Whenever a Korean novel addressing historical trauma receives an international award, a recurring question arises: is the response to the literature itself, or to the suffering it depicts?

In her Nobel lecture, Han Kang named the two sentences that have driven her writing: “Why is the world so violent and painful? And yet how can the world be this beautiful?” We Do Not Part stands on exactly that tension.

The NBCC did not select this novel solely for introducing Western readers to a new tragedy. More important is the novel’s approach to trauma: it is quiet rather than sensational, introspective rather than documentary, and focused on the ethics of mourning rather than political slogans.

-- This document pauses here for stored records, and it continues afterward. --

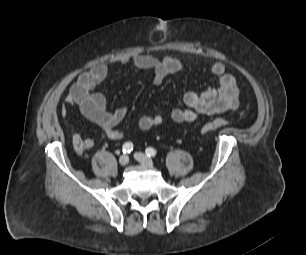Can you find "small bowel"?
I'll return each mask as SVG.
<instances>
[{
  "instance_id": "1",
  "label": "small bowel",
  "mask_w": 306,
  "mask_h": 255,
  "mask_svg": "<svg viewBox=\"0 0 306 255\" xmlns=\"http://www.w3.org/2000/svg\"><path fill=\"white\" fill-rule=\"evenodd\" d=\"M121 65H130L134 69L147 70L153 74V81L160 84L172 74L183 69V61L177 56L163 58L146 54L124 57L117 61ZM210 73L218 79V87L208 89L202 93L187 91L184 94V107L176 108L171 118L176 123L194 122L199 114H217L228 110H235L240 104V89L235 77L226 72L225 65L215 62L210 66ZM108 69L104 64H97L91 69L82 72L72 84L61 107V114H67V105L77 106L82 115L98 126L105 135L112 140L124 138L125 132L118 125L126 118L128 108L125 106L109 110L104 95L95 90L107 77ZM164 122L161 114H144L138 118V128L147 131ZM86 148H91L94 141L90 138L84 140Z\"/></svg>"
}]
</instances>
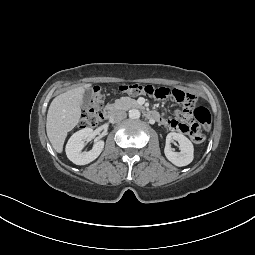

Han Kang does not explain the Jeju 4·3 Incident with journalistic clarity; instead, she approaches it through dreams, snowstorms, the body of a bird, and the enduring sensation of mourning.

The reason this novel deserves to be read more widely now isn’t only that the Jeju 4·3 Incident belongs to Korean history. Around the world today, civilians continue to die in wars, massacres, and state violence. The historical settings may differ, but the question Han Kang keeps returning to is this: how can human beings preserve dignity in the face of another person’s death? We Do Not Part deals with a specific event in modern Korean history, yet it carries an ethical force that crosses borders.

Editor’s Comment

What We Do Not Part ultimately holds onto is not the scenes of massacre but the will to remember. What Jeongsim shows is the labor of mourning — a labor that comes before the language of justice. The novel doesn’t stop at recreating the past. It asks how forgetting exposes human beings to violence all over again. In that sense, We Do Not Part is both a historical novel and a novel about the present.